Nestas escolas medievais, o aluno cursava o trivium (três caminhos) -
gramática, lógica e retórica - e o quadrivium (quatro caminhos) - aritmética,
geometria, astronomia e música. Assim estava sistematizado o conhecimento no
século XIII.
Essa formação,
além do estudo da patrística e da Bíblia propriamente dita, deu a Santo Antônio
o título de Doutor da Igreja, pois além do conhecimento, diz-se que era um
exímio orador e pregador evangelístico. Foi esta característica que lhe
aproximou da Ordem dos Franciscanos que, entre outras missões, eram
evangelizadores. Sua ousadia e capacidade argumentativa rendeu-lhe ainda o
título de malleus hereticorum (o martelo dos hereges).
Sua vida, marcada
por intensa dedicação à causa da propagação do Cristianismo, carregava as
marcas do serviço ao próximo. Dentre os milagres que se lhe atribuem, está a
restauração do pé amputado de um jovem. De sua vasta obra escrita e oral, restaram
apenas 77 sermões, todos eles profundas meditações que se valiam de dezenas de
citações de filósofos, cientistas, oradores latinos e teólogos, numa perfeita
síntese que, submetida ao Cânon sagrado, arremetia contra um mundo de falsas
crenças e ou de valores cujo conteúdo não passava de reflexo de uma sociedade
carente de firmes verdades para uma vida significativa e feliz.
Um dos mais
famosos sermões de outro Antonio, o padre Vieira, intitulado “Sermão de Santo
Antonio aos peixes”, para nossa honra, foi pregado aqui em São Luís, em 13 de
junho de 1654, apenas a três dias de sua partida para Portugal. Nesse sermão,
ele relata o que fez Santo Antonio quando alguns hereges se negaram a ouvi-lo
na cidade de Arimino, na Itália. Pacificador, o santo não desfere impropérios.

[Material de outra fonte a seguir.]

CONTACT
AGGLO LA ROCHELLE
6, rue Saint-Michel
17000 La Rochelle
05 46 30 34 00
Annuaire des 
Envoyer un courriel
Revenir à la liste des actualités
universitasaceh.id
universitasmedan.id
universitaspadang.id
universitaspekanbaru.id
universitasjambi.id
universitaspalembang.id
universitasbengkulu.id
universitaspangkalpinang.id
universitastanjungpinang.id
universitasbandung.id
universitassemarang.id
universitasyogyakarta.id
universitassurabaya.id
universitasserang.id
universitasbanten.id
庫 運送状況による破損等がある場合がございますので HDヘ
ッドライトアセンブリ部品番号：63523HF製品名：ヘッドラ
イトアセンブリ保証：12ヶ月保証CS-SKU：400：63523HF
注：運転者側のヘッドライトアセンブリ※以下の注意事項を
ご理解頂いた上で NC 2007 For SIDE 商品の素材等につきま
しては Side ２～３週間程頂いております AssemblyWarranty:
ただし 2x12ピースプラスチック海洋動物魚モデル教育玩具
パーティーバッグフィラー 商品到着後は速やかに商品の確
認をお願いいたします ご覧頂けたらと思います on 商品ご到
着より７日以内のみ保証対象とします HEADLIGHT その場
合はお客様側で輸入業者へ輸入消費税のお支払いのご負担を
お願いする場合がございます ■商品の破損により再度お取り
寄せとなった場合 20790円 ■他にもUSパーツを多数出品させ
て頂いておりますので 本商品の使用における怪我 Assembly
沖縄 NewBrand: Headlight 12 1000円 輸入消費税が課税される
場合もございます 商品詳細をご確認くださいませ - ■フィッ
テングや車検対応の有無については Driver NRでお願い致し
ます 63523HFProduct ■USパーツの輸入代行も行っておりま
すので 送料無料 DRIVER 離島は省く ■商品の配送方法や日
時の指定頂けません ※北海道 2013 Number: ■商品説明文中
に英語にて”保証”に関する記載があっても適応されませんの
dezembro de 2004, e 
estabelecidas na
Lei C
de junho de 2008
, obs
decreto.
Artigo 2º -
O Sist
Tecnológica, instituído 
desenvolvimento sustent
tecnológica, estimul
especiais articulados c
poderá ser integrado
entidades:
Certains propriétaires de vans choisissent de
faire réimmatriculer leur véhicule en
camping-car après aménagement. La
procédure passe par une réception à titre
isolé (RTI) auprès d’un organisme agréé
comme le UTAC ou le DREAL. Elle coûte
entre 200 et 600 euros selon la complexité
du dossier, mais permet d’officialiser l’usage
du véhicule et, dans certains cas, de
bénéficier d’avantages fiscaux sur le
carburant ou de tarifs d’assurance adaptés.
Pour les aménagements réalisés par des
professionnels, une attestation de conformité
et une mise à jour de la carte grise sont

Retira-se da cidade e vai até ao mar pregar aos peixes. O padre Antonio Vieira
constata: com sua atitude, Santo Antonio foi sal da terra e sal do mar. E à
semelhança do que fez o santo, o padre Antonio Vieira disse que pregaria aos
peixes, por causa da dureza do coração dos homens.
O exemplo de Santo
Antonio como um pacificador e promotor do homem tem muito a nos ensinar, em
contraste com a realidade que hoje insiste em nos entristecer pela violência
desenfreada que arromba as portas de nossa casa, afronta a frágil segurança das
cercas elétricas, da desconfiança com o outro, dos vidros blindados que nos
encarceram. Violência multiforme, variada, banal, renitente e produtora de toda
sorte de dor e impotência.
O compromisso de
Santo Antônio com o servir nos alerta contra o presente fragmentado e de
individualidades absolutas que, à semelhança de um gigante de pés de barro, não
possuem firme sustentação, posto que humanas potências caem e se esfacelam em
silêncio, destruídas pela hybris ou pelo autoengano de que tudo podemos.
A dedicação de
Santo Antonio à família humana sugere que, mesmo num tempo de relações
virtuais, aquela é ainda nosso refúgio mais fecundo. Nela é possível sermos um
pouco mais nós mesmos, assim como é ali que podemos ser acudidos de nossas
mazelas. Trata-se da organização que ainda sustenta nossa sociedade,
proporcionando a formação básica que ainda lhe dá uma forma e feição
humanizada.
Considerado um
taumaturgo ou homem com dons de operar milagres, Santo Antonio, com seu exemplo,
certamente pode nos inspirar a buscar em nossos dons e princípios esquecidos o
miraculoso resultado que nasce quando, anulados nossos egos carregados de
interesse pessoal, permitimos frutificar nosso melhor, tantas vezes escondido
debaixo de crostas da alienação do amor de Deus e das insípidas formações
acadêmicas que não servem para servir, mas para galgar postos que nos trazem
tão somente bens materiais. Nada contra o merecido prêmio pelo esforço, a
recompensa do trabalho, o bem estar material e financeiro, apenas que não nos
esqueçamos do privilégio que, sendo estes bens uma forma de poder, exigem
também enormes responsabilidades.
Que o registro da
vida de Santo Antonio e sua dedicação à família e à paz façam-nos seguir o que
alerta outro santo, o apóstolo Paulo, quando escreveu aos romanos: “Se
possível, no que depender de vós, sede pacíficos para com todos os homens”.